この開発事業は、NEDOの「戦略的省エネルギー技術革新プログラム」の開発事業の中で、次世代半導体を開発する事業として、ノベルクリスタルテクノロジーが採択されているもの。その事業開発の中で、ノベルクリスタルテクノロジーが「佐賀大学との共同研究開発によって、ウェハの欠陥を10分の1に低減できた」と公表した。

ノベルクリスタルテクノロジーは、2015年に電子部品事業などを手掛けているタムラ製作所からカーブアウトしたベンチャー企業で、その後に情報通信研究機構(NICT)から研究開発成果などの技術移転を受けて、酸化ガリウム製ウェハの開発を手掛けてきた。

今回のNEDOが公表した情報によると「戦略的省エネルギー技術革新プログラムで、ノベルクリスタルテクノロジーはβ-Ga2O3ショットキーバリアダイオード(SBD)を製品化する開発に取り組んでいる」と説明する。

ノベルクリスタルテクノロジーでは、すでにβ-Ga2O3エピウェハを100mmまでスケールアップしたエピ成膜装置を開発し、第2世代β-Ga2O3の100mmエピウェハとして製造・販売を行ってきたが、この100mmエピウェハにはデバイスの耐圧特性を劣化させるキラー欠陥が10個/cm2 程度存在するため、大型のデバイスを作ることができず、電流値は10A程度に制限されていたという。

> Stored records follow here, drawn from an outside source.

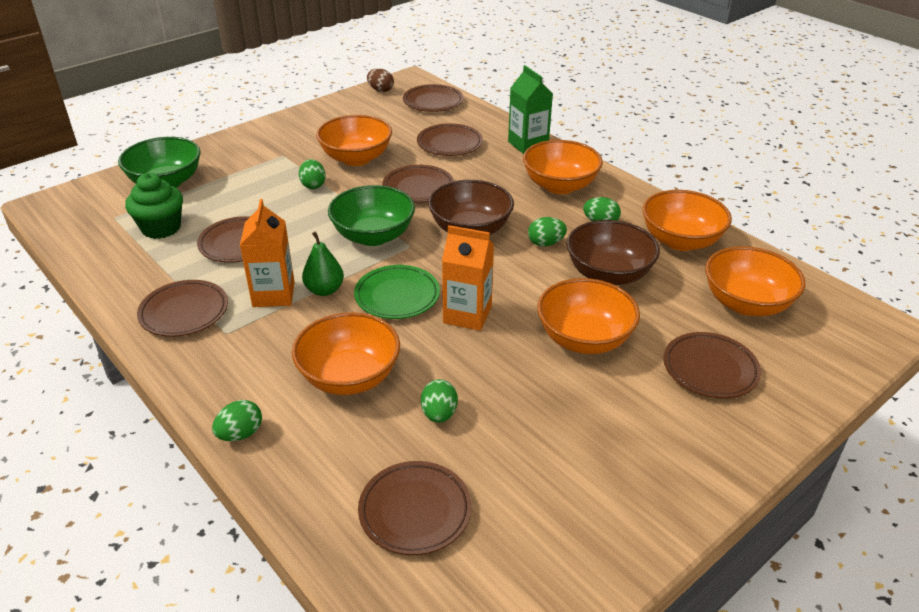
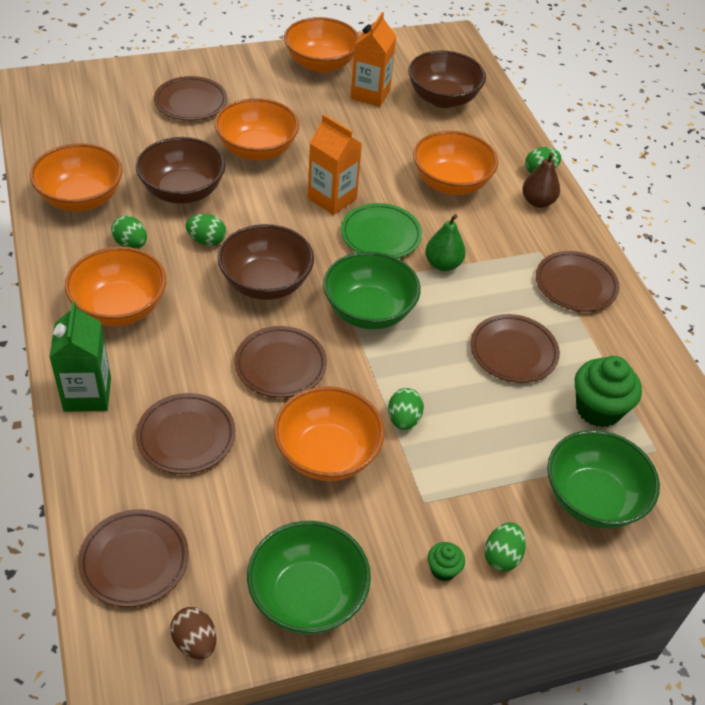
camera: 160 degrees left, 10 degrees up
orange carton [240,199,295,307] -> orange carton moved to [351,12,396,107]
brown plate [358,461,472,555] -> brown bowl [408,50,486,108]
green egg [421,379,458,423] -> green egg moved to [484,522,526,572]
orange bowl [705,246,805,316] -> orange bowl moved to [284,17,359,73]
none -> green bowl [247,521,371,634]
none -> green cupcake [428,542,465,581]
none -> brown pear [522,152,560,208]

この課題の解消を目指して、佐賀大学との共同研究により、キラー欠陥の原因が主にエピ成膜中に発生する“特定の粉体”らしいモノであることを突き止め、エピ成膜条件を改良することにより、キラー欠陥を従来の10分の1以下の0.7個/cm2まで低減した第3世代β-Ga2O3の100mmエピウェハを実現したという。

そして「この開発した直径100mmエピウェハを基に、β-Ga2O3ショットキーバリアダイオードを試作し、電気的性能とキラー欠陥密度を評価し、優れた性能を確認した」という。今後は、試作したショットキーバリアダイオードの電気的性能を評価し、さらなる改良を目指す模様だ。

  • 開発した第3世代酸化ガリウムの直径100mmエピウェハを用いて試作したショットキーバリアダイオード

    開発した第3世代酸化ガリウムの直径100mmエピウェハを用いて試作したショットキーバリアダイオード(出典:ノベルクリスタルテクノロジー)

この結果、電車や産業機器、電気自動車などの100A級パワーデバイス向けの酸化ガリウム半導体の開発に向けて大きく前進したといえそうだ。

これが実現されると、電力損失が小さいパワーデバイスが実用化されて、省エネルギー化が大きく進むことになると考えられている。

ノベルクリスタルテクノロジーは「今後はβ-Ga2O3の直径100mmエピウェハの製造ラインを構築し、早期にそのウェハの販売を始めたい」としている。